We are a fast-paced, venture-backed biotechnology company developing breakthrough therapeutics through innovative microbiome science, and we are looking for a Data Scientist to develop and apply our machine learning capabilities to critical problems in microbiome science and human health.
You are not intimidated by difficult machine learning problems with high-dimensional data. You are an independent thinker and you love sharing your knowledge with others. You have passion for learning and advancing human health through data-driven therapeutic discovery.
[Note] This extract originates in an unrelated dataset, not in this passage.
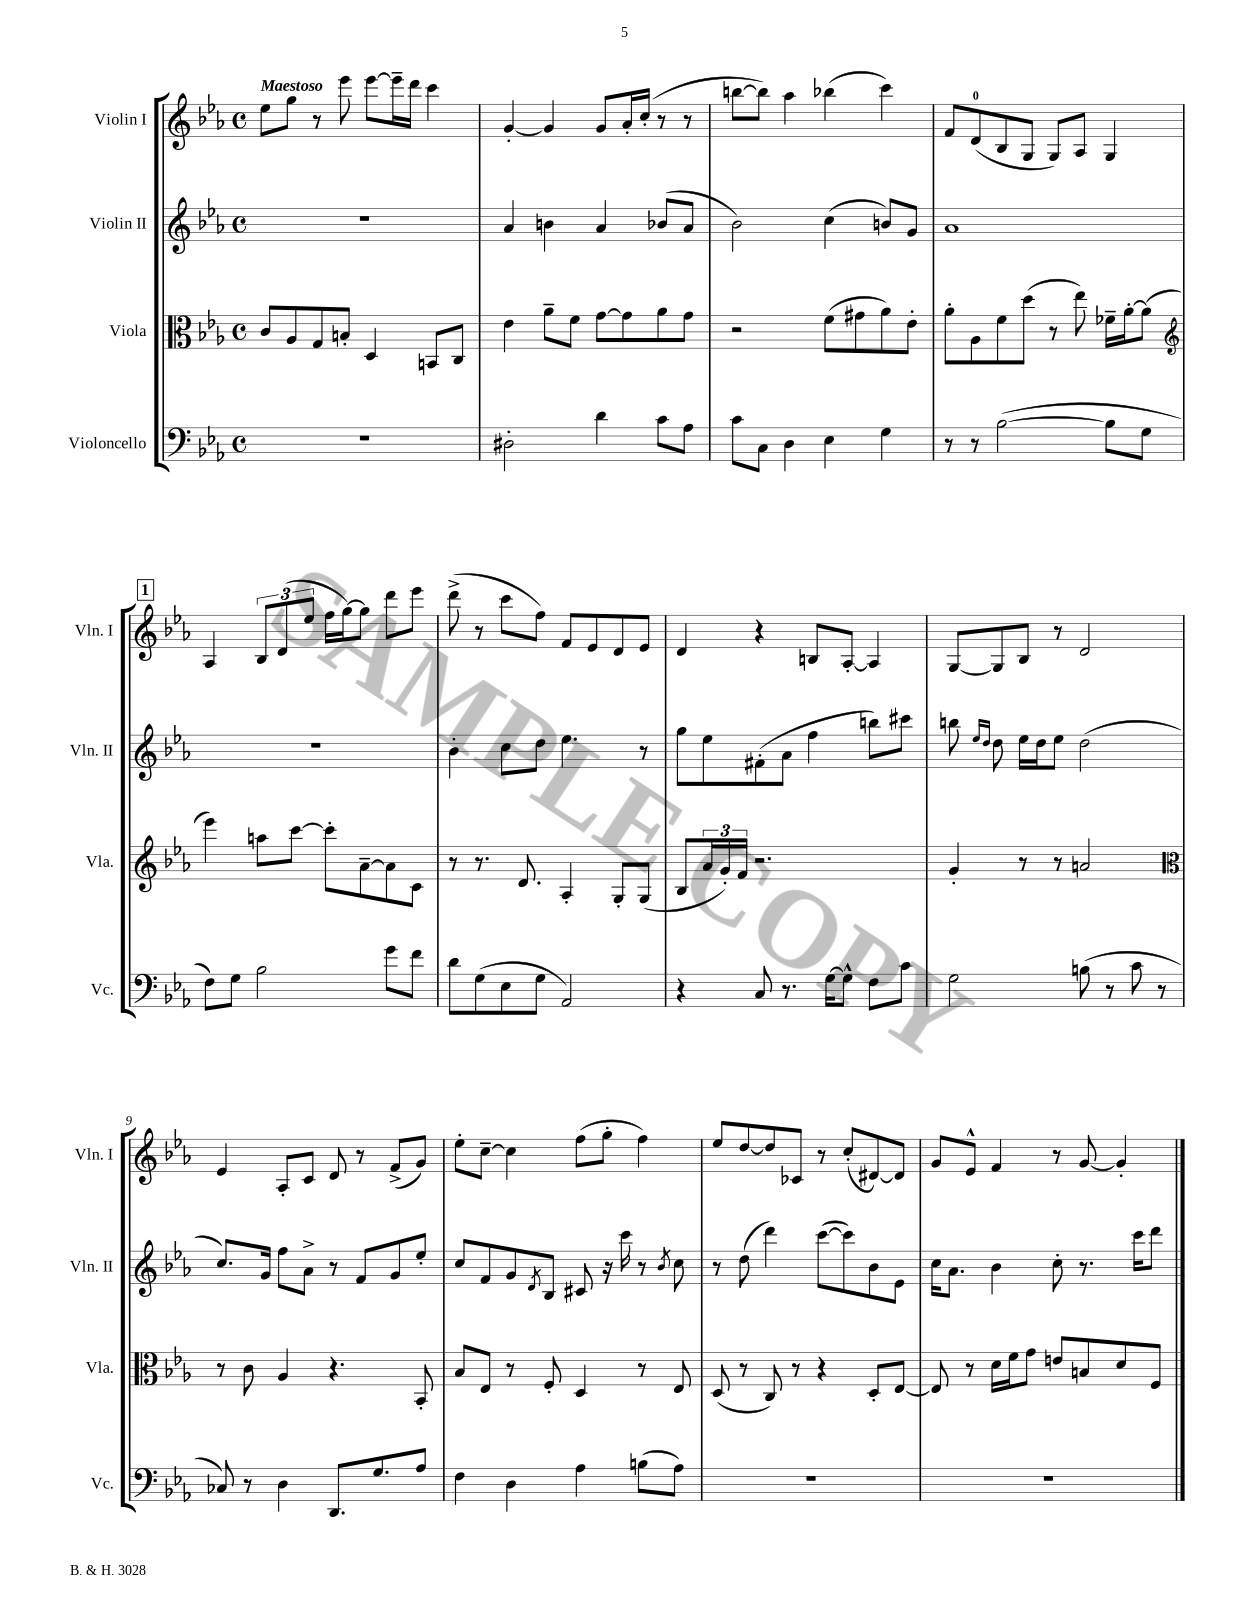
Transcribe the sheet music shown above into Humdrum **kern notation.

How You’ll Impact the Company:
- Expand Second Genome’s data science and machine learning capabilities through research and implementation of state-of-the-art methods to solve our domain-specific problems.
- Design, implement and execute small to large data science projects in collaboration with other Second Genome program, project, and function leads for data-driven decision support and/or to fulfill criteria as defined in partnership agreements or other externally funded research.
- Develop and maintain Second Genome’s cloud configurable machine learning pipeline and operations according to SDLC and MLOps best practices
- Collaborate with Platform product and Engineering functions to define requirements needed for timely and successful execution of data science deliverables
- Collaborate with Product and Omics functions when evaluating new platform capabilities or modifications thereof, including new and alternative software packages and parameterizations
- Participate in reciprocal code reviews with other Informatics functions
- Contribute to recognition of Second Genome as an industry leader in microbiome data science through conference presentations, patent applications, peer-reviewed publications and other external communications
What You Bring to the Role:
- You have, or are actively pursuing, an advanced degree in computer science, computer engineering, electrical engineering, or equivalent.
- You have demonstrated experience in developing, implementing and communicating machine learning algorithms or high-dimensional data analyses
- You have experience working with small-n-large-p datasets and managing false discovery
- You have hands-on experience with model interpretation and visualizing feature importances and interactions
- You are comfortable reading and presenting technical papers and conference proceedings in machine learning.
- You are proficient in Python, Python’s scikit-learn library, and Jupyter notebooks. Ideally you have exposure to mlflow, metaflow or other experiment tracking systems
- You are familiar with SDLC and source code revision control such as git, SVN or others. Familiarity with AWS or other cloud service providers is a plus.